Incept Green: Another new player in this space offering Solar Leasing via LLP model with their product DigiSolar.
If you know of any other companies operating in this area, please feel free to mention them in the comments below or contact me here, would be happy to add them.
Phew! Sorry if that was a long read, but this is an exciting evolving space and I as an investor is also quite passionate about fueling India's clean energy growth and this investment product checks pretty much all boxes on a risk adjusted return basis.

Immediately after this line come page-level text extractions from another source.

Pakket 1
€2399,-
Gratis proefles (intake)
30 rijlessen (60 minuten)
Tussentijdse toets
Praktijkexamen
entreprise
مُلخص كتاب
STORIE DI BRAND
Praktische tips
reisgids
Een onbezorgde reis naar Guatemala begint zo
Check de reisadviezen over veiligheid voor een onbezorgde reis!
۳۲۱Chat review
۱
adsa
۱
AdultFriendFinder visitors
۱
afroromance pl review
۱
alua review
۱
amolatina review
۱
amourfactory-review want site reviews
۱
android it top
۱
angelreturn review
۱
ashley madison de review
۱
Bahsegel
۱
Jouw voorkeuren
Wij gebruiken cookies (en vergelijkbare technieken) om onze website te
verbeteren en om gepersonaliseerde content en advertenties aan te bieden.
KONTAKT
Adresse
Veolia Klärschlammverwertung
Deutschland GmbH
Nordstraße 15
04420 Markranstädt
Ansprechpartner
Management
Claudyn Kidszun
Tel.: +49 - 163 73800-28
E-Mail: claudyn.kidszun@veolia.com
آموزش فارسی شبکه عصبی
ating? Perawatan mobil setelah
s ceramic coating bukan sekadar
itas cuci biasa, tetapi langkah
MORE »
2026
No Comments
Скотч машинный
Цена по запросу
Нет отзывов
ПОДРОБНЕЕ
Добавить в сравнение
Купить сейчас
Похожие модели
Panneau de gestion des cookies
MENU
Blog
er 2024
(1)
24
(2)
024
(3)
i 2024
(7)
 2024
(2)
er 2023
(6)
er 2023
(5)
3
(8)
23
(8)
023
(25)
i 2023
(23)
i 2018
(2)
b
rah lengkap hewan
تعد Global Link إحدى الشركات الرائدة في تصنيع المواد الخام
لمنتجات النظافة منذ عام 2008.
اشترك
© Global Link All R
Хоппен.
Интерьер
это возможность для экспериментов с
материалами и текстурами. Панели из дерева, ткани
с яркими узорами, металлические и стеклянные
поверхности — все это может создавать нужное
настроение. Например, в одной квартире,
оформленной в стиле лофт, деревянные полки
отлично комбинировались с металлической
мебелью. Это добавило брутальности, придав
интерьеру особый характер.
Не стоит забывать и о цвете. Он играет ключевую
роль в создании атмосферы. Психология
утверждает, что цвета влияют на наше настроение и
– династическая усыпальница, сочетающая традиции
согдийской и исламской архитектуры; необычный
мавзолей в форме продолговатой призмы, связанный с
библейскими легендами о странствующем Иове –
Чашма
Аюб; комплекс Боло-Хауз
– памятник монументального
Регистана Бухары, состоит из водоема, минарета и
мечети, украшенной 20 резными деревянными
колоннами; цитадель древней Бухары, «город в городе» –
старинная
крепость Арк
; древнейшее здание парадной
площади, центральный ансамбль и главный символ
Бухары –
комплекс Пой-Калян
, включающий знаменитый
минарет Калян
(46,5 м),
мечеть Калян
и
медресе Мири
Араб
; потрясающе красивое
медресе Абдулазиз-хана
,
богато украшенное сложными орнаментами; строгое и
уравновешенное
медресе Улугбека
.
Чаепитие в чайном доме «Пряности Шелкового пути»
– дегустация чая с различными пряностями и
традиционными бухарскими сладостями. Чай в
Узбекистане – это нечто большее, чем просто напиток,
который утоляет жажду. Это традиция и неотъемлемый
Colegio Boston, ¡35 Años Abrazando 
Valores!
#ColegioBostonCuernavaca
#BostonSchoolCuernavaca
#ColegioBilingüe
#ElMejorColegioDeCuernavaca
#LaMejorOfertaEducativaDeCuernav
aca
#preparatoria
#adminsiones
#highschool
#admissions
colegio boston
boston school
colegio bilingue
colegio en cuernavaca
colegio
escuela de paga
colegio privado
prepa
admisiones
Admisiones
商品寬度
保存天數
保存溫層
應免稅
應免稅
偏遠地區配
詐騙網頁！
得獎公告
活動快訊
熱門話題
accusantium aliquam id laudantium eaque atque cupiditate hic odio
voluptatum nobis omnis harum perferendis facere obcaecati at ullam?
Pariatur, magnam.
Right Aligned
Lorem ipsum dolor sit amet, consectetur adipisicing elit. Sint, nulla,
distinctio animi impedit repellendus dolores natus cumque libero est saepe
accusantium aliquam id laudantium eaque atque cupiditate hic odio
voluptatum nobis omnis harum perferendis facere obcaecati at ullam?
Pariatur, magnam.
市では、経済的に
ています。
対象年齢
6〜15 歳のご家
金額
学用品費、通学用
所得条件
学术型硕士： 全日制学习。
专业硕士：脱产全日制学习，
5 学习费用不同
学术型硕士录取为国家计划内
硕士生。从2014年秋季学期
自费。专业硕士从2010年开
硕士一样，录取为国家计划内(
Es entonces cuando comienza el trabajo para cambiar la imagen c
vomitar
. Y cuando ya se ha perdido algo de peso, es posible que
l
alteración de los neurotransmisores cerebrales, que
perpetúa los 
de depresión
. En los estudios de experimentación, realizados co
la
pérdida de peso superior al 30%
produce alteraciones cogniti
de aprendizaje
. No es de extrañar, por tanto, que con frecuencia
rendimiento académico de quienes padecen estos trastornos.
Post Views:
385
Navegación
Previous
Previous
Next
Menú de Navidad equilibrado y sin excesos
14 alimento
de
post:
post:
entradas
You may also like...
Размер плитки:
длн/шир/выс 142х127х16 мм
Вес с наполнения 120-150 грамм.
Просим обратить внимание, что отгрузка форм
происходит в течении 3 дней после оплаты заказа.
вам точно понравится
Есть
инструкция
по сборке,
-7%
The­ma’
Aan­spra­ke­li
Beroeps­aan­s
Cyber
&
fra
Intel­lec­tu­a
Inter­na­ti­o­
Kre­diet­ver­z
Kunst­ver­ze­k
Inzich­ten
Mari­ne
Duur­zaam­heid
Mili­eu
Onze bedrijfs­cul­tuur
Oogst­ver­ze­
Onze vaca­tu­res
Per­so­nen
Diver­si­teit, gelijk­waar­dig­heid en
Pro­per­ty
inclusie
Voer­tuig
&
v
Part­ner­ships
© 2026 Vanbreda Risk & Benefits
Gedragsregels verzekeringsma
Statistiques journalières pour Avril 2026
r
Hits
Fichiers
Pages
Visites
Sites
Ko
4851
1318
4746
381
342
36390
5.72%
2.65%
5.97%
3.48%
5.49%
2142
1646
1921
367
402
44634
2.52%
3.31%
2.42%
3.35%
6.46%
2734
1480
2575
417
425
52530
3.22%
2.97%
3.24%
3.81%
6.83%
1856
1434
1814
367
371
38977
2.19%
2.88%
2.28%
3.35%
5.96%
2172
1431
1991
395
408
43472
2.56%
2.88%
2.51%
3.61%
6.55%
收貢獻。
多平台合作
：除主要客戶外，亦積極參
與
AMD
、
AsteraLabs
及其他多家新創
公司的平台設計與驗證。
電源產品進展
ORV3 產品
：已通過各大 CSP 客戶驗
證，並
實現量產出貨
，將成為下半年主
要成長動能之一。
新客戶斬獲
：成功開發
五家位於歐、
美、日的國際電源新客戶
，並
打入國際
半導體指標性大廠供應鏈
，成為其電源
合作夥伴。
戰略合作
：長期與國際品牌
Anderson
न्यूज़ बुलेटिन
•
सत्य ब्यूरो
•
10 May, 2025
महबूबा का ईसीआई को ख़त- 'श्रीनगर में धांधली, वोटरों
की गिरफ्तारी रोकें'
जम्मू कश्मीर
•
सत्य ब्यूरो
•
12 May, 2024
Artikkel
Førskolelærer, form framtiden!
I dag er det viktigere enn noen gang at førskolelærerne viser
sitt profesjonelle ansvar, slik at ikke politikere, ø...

In my opinion, if you are looking to park your money in a long term product which generates decent monthly cashflows, this might be a good option for you. Just beware of the risks we have mentioned above in the agreement and reach out to the support of the startups we have mentioned if you need more help.
Please note that this is an opinion blog and not official research advice. I am not a registered RIA in India, and none of these views reflect those of my current employer. This blog aims to promote informed decision-making and does not discourage you from investing in any deals.